4-Increase in zakat expense by SAR 1 million.
The above was counteracted by:
1-Direct costs has declined by 28% (SAR 57.6 million)
2-General and administrative expenses has declined by 9.1% (SAR 0.83 million).
3-Decrease in financial charges by 49.6% (SAR 9.6 million).
Reclassifications in quarterly financial results The company has adopted the International Financial Reporting Standards (IFRS) effective January 1, 2017. Accordingly, some changes in the condensed consolidated financial statements have been made in a number of items in the measurement, recognition, presentation and disclosure method for the current and comparative periods in accordance with the accounting policies adopted in accordance with IFRS and other standards endorsed by the Saudi Organization for Certified Public Accountants. For further details, refer to Note 12 (First time adoption of IFRS) in the notes attached to the interim condensed consolidated financial statements for the six months period ended 30 June 2017.
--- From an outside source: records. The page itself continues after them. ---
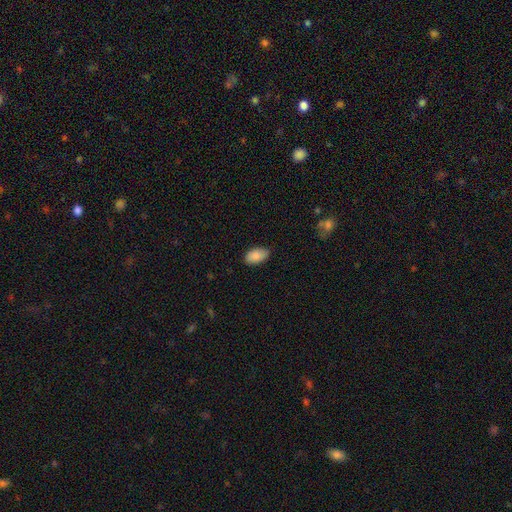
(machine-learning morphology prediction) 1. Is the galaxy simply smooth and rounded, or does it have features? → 88% smooth, 7% star or artifact, 5% featured or disk.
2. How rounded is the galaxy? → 94% in between, 4% round, 2% cigar-shaped.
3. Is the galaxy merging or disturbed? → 83% none, 14% minor disturbance, 2% major disturbance, 1% merger.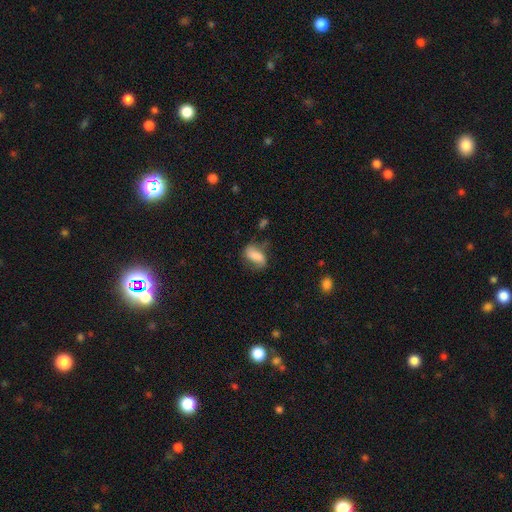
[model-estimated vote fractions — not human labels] smooth-or-featured: smooth: 66% | featured or disk: 25% | star or artifact: 9%
  how-rounded: in between: 87% | round: 7% | cigar-shaped: 7%
  merging: none: 52% | minor disturbance: 28% | major disturbance: 16% | merger: 3%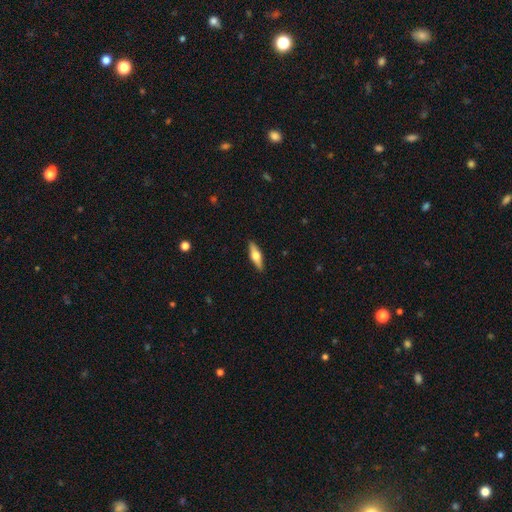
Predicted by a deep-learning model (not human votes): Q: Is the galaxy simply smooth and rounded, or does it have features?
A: featured or disk — 54%.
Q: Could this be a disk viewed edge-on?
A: yes — 94%.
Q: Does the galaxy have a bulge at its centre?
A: rounded — 94%.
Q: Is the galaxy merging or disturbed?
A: none — 90%.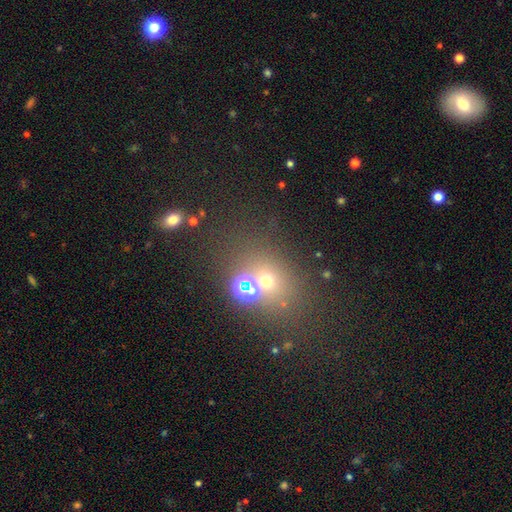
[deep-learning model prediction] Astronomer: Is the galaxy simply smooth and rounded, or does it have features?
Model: smooth — 45% (runner-up: star or artifact, 39%).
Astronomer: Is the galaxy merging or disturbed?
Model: none — 52% (runner-up: merger, 33%).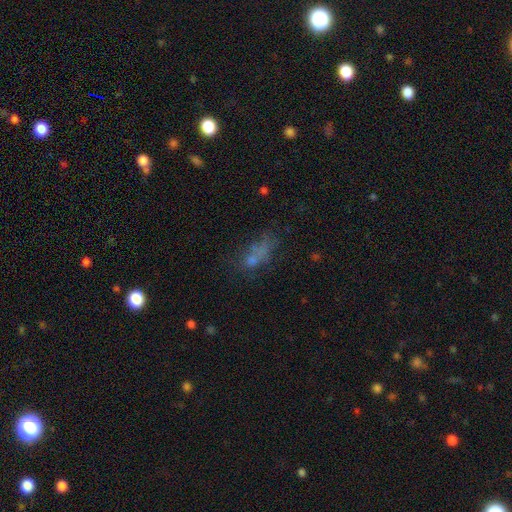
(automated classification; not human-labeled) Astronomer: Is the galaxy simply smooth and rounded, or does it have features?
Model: smooth — 53%.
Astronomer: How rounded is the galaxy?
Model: in between — 72%.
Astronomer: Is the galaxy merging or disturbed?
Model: none — 38% (runner-up: major disturbance, 27%).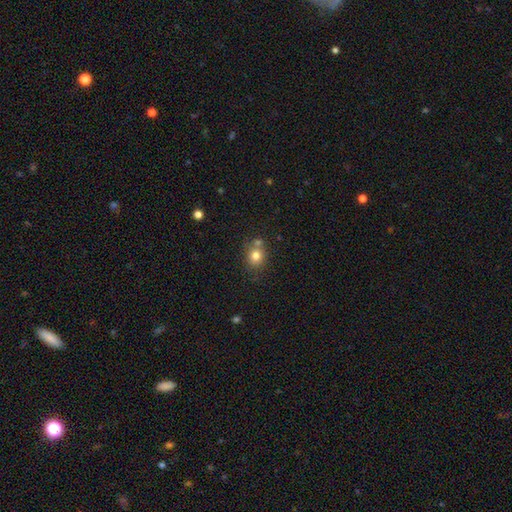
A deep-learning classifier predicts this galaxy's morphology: Smooth or featured?
  - smooth: 78% *
  - star or artifact: 12%
  - featured or disk: 10%
How rounded?
  - round: 75% *
  - in between: 25%
  - cigar-shaped: 1%
Merging?
  - none: 64% *
  - merger: 21%
  - minor disturbance: 11%
  - major disturbance: 3%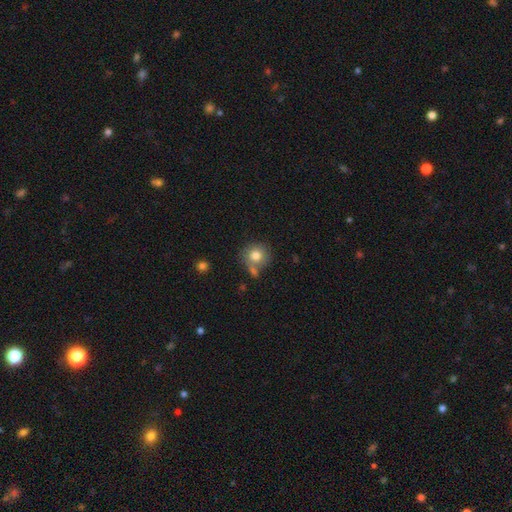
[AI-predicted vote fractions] A smooth galaxy with no disk features (79%) that is round (88%). Merging: none (60%).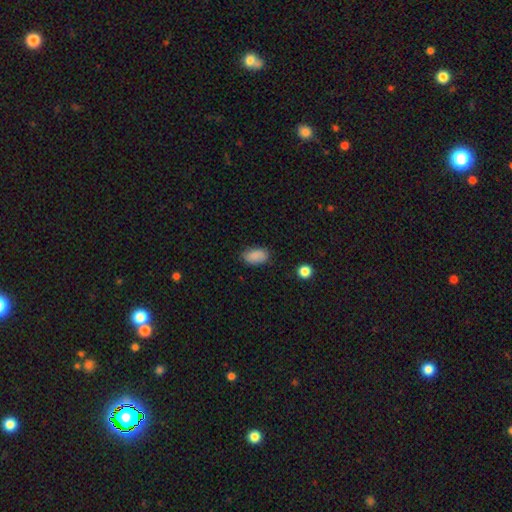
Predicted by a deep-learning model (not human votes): A smooth galaxy with no disk features (88%) that is in between round and cigar-shaped (92%).

Vote fractions:
- Smooth or featured? smooth: 88% / star or artifact: 8% / featured or disk: 3%
- How rounded? in between: 92% / round: 5% / cigar-shaped: 2%
- Merging? none: 82% / minor disturbance: 14% / major disturbance: 3% / merger: 1%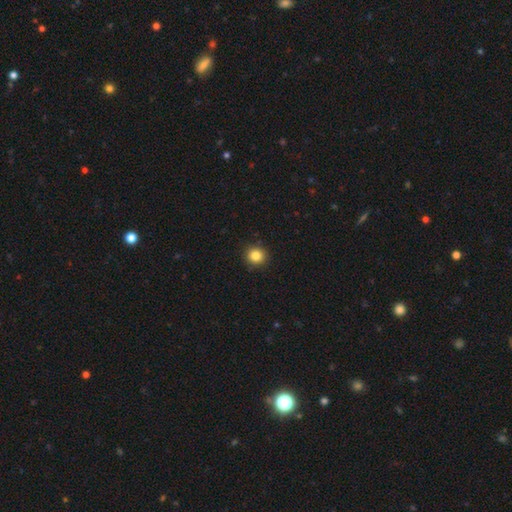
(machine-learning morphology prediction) Smooth or featured: smooth — 84% (star or artifact — 11%)
How rounded: round — 90% (in between — 9%)
Merging: none — 91% (minor disturbance — 6%)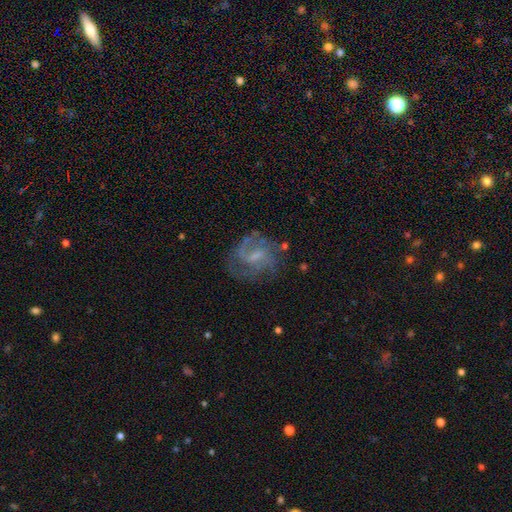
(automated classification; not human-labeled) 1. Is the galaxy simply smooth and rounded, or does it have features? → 76% featured or disk, 16% smooth, 8% star or artifact.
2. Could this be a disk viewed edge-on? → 97% no, 3% yes.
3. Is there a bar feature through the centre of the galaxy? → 58% weak, 27% no, 15% strong.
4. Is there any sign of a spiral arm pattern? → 89% yes, 11% no.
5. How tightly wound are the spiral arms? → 48% medium, 26% loose, 26% tight.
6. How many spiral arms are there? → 45% 2, 24% can't tell, 16% 3, 8% 1, 4% 4, 3% more than 4.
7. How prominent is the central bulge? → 48% small, 25% moderate, 24% none, 2% large, 1% dominant.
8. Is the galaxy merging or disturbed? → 65% none, 19% minor disturbance, 14% major disturbance, 2% merger.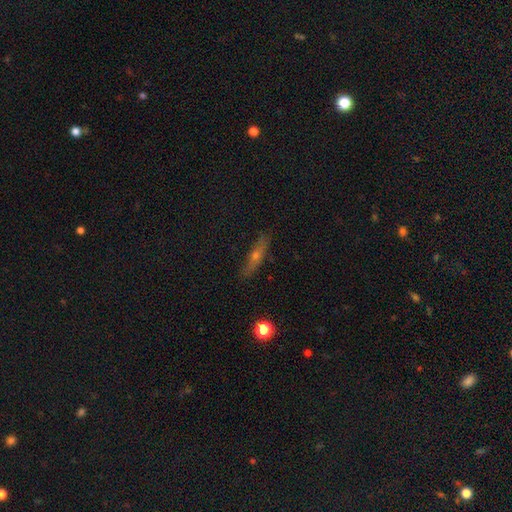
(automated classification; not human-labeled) A featured or disk galaxy (52%) viewed edge-on (81%). Merging: none (84%).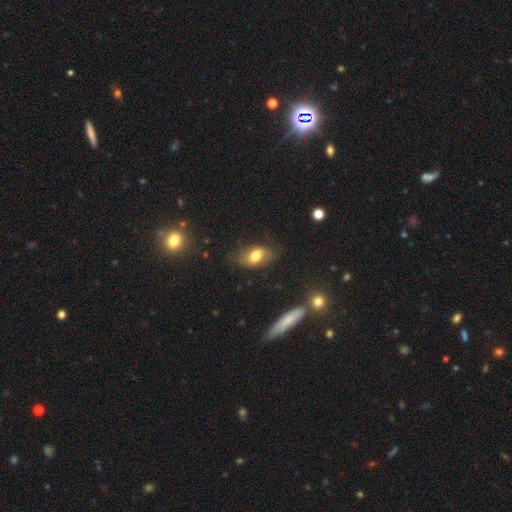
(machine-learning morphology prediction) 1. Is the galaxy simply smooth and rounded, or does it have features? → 71% smooth, 21% featured or disk, 9% star or artifact.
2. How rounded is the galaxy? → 87% in between, 10% round, 2% cigar-shaped.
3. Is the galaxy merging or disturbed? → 69% none, 21% minor disturbance, 8% major disturbance, 2% merger.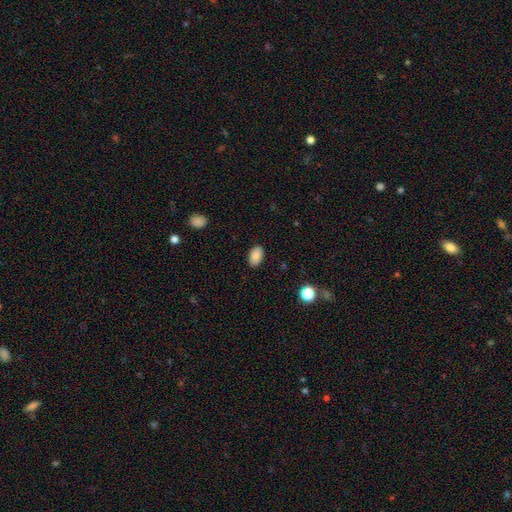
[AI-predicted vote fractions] This appears to be a smooth galaxy with no disk features (88%) that is in between round and cigar-shaped (92%). Merging: none (88%).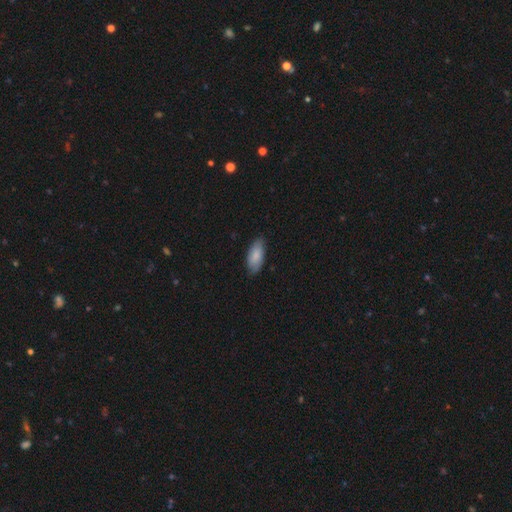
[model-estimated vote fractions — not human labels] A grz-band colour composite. It shows a smooth galaxy with no disk features (83%) that is in between round and cigar-shaped (89%). Merging: none (78%).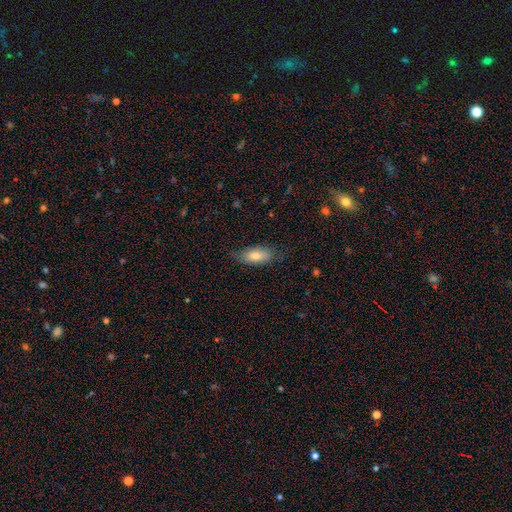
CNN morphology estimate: smooth-or-featured: smooth: 73% | featured or disk: 20% | star or artifact: 7%
  how-rounded: in between: 83% | cigar-shaped: 14% | round: 3%
  merging: none: 71% | minor disturbance: 22% | major disturbance: 5% | merger: 1%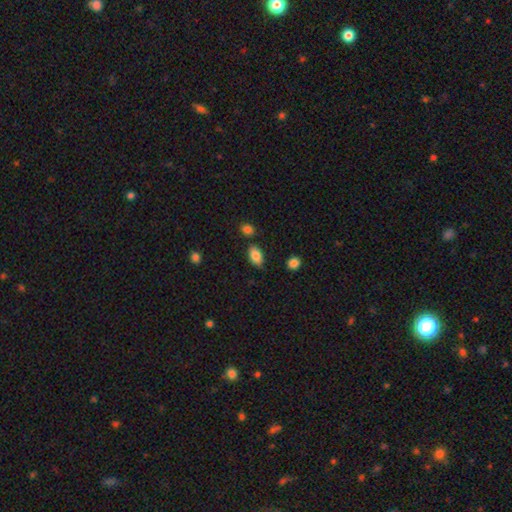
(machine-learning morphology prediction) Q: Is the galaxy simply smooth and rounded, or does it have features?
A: smooth — 84%.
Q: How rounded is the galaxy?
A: in between — 90%.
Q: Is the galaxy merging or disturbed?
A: none — 75%.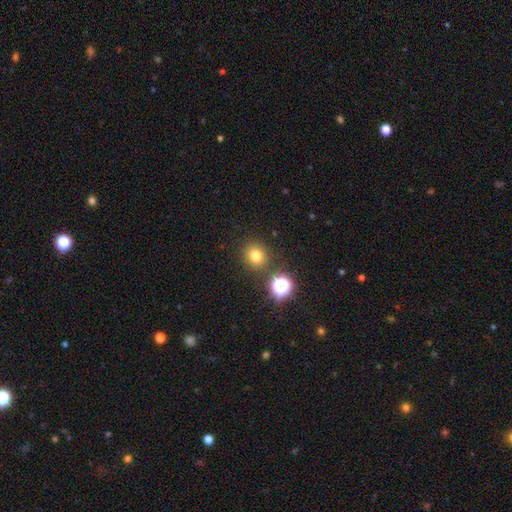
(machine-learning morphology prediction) A smooth galaxy with no disk features (74%) that is round (82%). Merging: none (83%).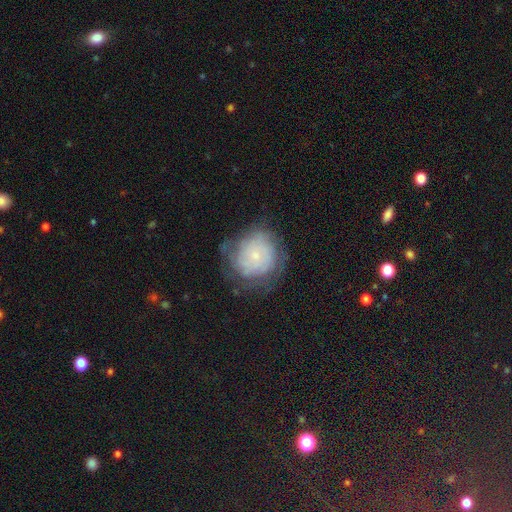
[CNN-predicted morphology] A featured or disk galaxy (51%). Merging: none (63%).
Other notes 1-Revenue for the second quarter of 2017 is SAR 127 million, compared to SAR 254.4 million in the same quarter of 2016 decreased by 50%.
2-Revenue for the current period of 2017 is SAR 321.4 million, as compared to SAR 644.8 million in the same period of 2016 decreased by 50%.
3-the total comprehensive loss for the current quarter is SAR 24.98 million as compared to the total comprehensive loss of SAR 56.21 million for the similar quarter of the previous year with a decrease of 55.5%. The total comprehensive loss for the period is 42.74 million, as compared to the total comprehensive loss of SAR 54.06 million for the similar period of the previous year with a decrease of 21%.
4-the total comprehensive loss for the current quarter is SAR 24.98 million as compared to the total comprehensive loss of SAR 17.7 million for the previous quarter with increase of 41%.
5-Total Equity Attributable to Shareholders as at 30 June 2017 amounted to SAR 682.9 million as compared to SAR 792.65 million as at 30 June 2016, with a decrease of 13.8%. Total non-controlling interests as at 30 June 2017 amounted to SAR 0.547 million as compared to SAR 0.579 million as at 30 June 2016, with a decrease of 5.5%.
6-New awards for the second quarter of 2017 were SAR 8.9 million compared to SAR 54 million during the same quarter last year. The contract backlog is SAR 2,733 million at the end of second quarter of 2017 compared to SAR 3,096.7 million for the same quarter of the previous year.